__SOURCE EXTRACT__.
[Air-L] student guide to IP, internet architecture, proxy servers, etc.?

Charles Ess charles.ess at gmail.com
Wed Feb 15 03:37:16 PST 2017


Hi all,

I'm teaching an MA-level course on freedom of expression online, including
somewhat technical analyses of early claims that the internet "interprets
censorship as damage and routes around it" through contemporary censorship
and surveillance efforts, tools for circumventing such efforts (Tor, Walid
Al-Saqaf's al-kazir tool, and so on), tools for circumventing the
circumvention (thank you, NSA ... as well as some approaches to Big Data,
etc.)

__SUPPLIED MATERIAL__.
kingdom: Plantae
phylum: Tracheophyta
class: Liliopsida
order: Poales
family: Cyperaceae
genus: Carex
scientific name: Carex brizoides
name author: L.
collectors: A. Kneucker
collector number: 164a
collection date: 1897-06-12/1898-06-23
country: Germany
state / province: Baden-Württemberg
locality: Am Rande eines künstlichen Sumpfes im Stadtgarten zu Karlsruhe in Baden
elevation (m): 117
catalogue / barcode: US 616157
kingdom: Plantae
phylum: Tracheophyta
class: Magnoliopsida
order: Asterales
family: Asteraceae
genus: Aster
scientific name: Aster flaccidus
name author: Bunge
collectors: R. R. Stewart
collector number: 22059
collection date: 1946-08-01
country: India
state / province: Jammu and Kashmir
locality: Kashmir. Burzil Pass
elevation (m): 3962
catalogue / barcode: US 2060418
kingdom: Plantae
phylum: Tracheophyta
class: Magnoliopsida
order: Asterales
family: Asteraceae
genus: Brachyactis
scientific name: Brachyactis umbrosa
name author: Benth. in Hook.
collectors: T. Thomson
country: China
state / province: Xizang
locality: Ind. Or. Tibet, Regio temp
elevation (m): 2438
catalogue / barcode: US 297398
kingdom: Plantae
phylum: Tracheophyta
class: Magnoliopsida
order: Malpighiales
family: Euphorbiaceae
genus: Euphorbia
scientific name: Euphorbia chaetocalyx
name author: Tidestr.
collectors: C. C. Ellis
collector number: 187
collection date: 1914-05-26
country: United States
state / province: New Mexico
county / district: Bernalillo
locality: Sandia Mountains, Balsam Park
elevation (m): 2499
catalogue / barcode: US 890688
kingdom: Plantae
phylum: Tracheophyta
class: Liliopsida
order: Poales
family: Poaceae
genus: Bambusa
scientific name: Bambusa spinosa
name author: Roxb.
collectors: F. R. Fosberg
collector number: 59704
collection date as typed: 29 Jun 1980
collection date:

__YOUR INSTRUCTIONS__. Write out the mailing-list post on teaching online censorship word for word, in full. The records play no part in the work that follows.

__FINISHED TASK__.
[Air-L] student guide to IP, internet architecture, proxy servers, etc.?

Charles Ess charles.ess at gmail.com
Wed Feb 15 03:37:16 PST 2017


Hi all,

I'm teaching an MA-level course on freedom of expression online, including
somewhat technical analyses of early claims that the internet "interprets
censorship as damage and routes around it" through contemporary censorship
and surveillance efforts, tools for circumventing such efforts (Tor, Walid
Al-Saqaf's al-kazir tool, and so on), tools for circumventing the
circumvention (thank you, NSA ... as well as some approaches to Big Data,
etc.)